**** MATERIAL FOR THIS TASK ****
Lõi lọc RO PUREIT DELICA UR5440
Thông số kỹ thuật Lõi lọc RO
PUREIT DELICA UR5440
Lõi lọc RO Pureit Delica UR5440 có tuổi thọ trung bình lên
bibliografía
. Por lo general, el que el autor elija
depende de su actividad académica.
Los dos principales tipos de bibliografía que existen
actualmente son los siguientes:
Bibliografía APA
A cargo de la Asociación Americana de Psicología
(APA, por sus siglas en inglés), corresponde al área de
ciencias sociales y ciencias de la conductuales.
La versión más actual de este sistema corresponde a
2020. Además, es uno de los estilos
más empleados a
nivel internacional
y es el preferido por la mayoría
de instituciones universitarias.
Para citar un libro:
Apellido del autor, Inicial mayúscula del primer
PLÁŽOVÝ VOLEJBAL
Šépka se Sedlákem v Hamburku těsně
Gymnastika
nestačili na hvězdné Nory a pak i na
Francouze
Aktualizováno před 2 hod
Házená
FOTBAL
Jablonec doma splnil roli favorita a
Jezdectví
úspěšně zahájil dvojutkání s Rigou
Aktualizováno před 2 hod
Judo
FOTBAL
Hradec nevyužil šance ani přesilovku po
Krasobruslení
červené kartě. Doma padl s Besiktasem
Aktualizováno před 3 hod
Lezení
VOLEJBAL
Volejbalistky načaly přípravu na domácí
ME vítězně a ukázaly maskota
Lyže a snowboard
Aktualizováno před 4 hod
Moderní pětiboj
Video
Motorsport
****
**** MATERIAL FOR THIS TASK ****
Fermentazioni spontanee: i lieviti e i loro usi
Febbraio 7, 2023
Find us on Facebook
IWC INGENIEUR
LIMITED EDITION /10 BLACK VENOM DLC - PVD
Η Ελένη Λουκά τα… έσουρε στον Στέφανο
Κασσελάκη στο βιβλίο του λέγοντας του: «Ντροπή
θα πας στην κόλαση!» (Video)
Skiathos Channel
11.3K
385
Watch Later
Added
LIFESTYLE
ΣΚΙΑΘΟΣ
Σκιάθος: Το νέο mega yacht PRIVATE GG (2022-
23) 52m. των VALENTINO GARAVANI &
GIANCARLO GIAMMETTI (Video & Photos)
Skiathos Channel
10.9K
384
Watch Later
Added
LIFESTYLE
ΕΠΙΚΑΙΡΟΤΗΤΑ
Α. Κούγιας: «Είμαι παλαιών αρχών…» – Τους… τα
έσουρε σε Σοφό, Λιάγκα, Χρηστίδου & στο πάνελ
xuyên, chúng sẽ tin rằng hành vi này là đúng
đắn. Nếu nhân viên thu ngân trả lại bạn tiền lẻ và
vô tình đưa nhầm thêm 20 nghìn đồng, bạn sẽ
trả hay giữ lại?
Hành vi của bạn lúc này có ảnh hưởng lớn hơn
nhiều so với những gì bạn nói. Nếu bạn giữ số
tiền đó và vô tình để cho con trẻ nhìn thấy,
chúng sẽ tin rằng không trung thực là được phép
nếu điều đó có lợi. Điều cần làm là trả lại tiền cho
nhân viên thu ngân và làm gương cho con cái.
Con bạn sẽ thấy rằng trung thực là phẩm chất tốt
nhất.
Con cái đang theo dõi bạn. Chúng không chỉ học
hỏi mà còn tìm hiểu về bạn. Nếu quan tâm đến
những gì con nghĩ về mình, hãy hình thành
****
*TASK ITEM*
Wherever the string "ngân" appears in the listing above, show the whole line.

*ANSWER SPACE*
đắn. Nếu nhân viên thu ngân trả lại bạn tiền lẻ và
nhân viên thu ngân và làm gương cho con cái.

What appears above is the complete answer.